MADA AL-CARMEL
Arab Center For Applied Social Research
The Constitution and the Arab Minority: First Debate
The first of Mada al-Carmel's debate series "The Constitution and the Arab Minority" took place at al-Midan Theatre in Haifa on 10 March 2005. The debate between MK Professor Yael Tamir and MK Muhammad Barakeh was introduced by Professor Nadim Rouhana, the General Director of Mada, who explained the rationale behind this series of debates. He emphasised the importance of Arab participation in the constitution dialogue, despite our being outside the Zionist consensus, so as to express our rejection of an ethnically exclusive and undemocratic process, and of a text that imposes the Jewish nature of the state. Following Professor Rouhana's introduction, Dr. Michael Karayanni, Lecturer at The Hebrew University and Academic Director of the Minerva Center for Human Rights at the University, took the chair for the debate.
MK Professor Yael Tamir, member of the Labour Party and of the Constitution, Law and Justice Committee in the Knesset, explained her position in defence of the Jewish nature of the state and of the right of the Jewish people to a national state. She prefers this option to a state for all citizens. She claimed that the Jewish nature of the state does not necessarily entail discrimination against the Arabs in terms of resource distribution or equality of opportunities. If the state chooses to define itself as a national state, then it must also recognise the Arabs as a national minority. However, such a definition of the state intrinsically involves a specific type of discrimination, illustrated by characteristics such as Jewish symbols of the state and the Law of Return. The resultant estrangement of the minority is inevitable and cannot be redressed: the minority must accept it.
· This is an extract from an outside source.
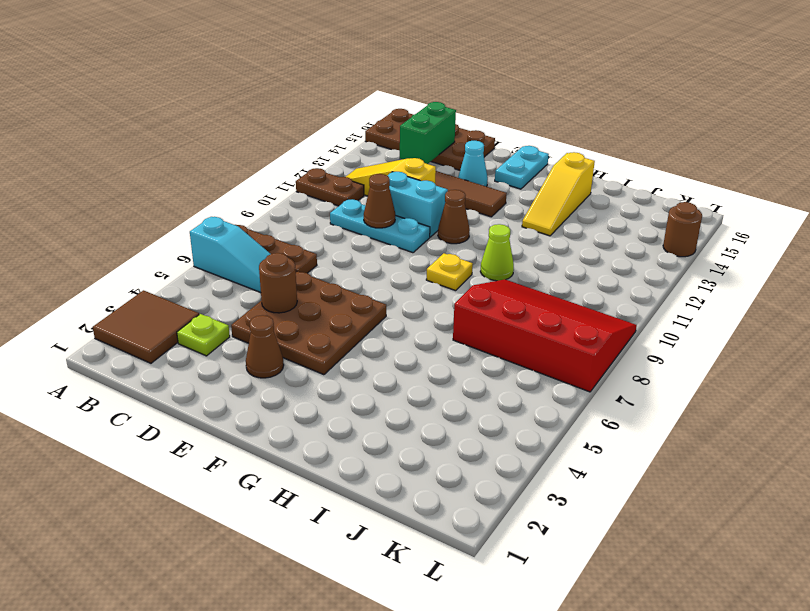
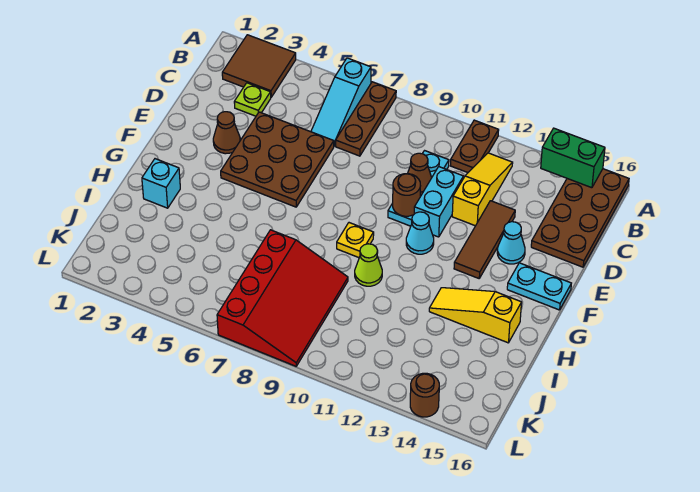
green 1x2 brick [400,102,456,164] -> green 1x2 brick moved to [541,128,605,188]
brown 1x1 round brick [259,253,297,313] -> brown 1x1 round brick moved to [393,174,420,216]
brown 1x1 cone [438,190,470,244] -> cyan 1x1 cone [406,212,434,254]
none -> cyan 1x1 brick [142,159,180,208]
MK Muhammad Barakeh, General Secretary of the Democratic Front for Peace and Equality (DFPE) and leader of the parliamentary block consisting of the DFPE and the Arab Movement for Change, praised meetings of this sort, which he considers to be extremely worthwhile. He does not believe that we, as Arabs, should cut ourselves off from the current constitutional process; but in current circumstances we cannot be partners in the creation of an acceptable constitution. The proposed constitution does not take into consideration the historical context. Although the Israeli Democracy Institute did seek Arab partners in the constitution forming process, it unsuccessfully attempted to bypass Arab leaders, while the questions used in surveys of Arab public opinion were misleading and lacked credibility. Mr. Barakeh stated that there must be a stand against enshrining the Jewish nature of the state in a constitution, adding that it would be possible to reach a united position among the Arab parties on this issue. He affirmed that it is neither possible nor desirable to avoid the two vital issues of national rights and class rights.
The participants then took questions from the floor.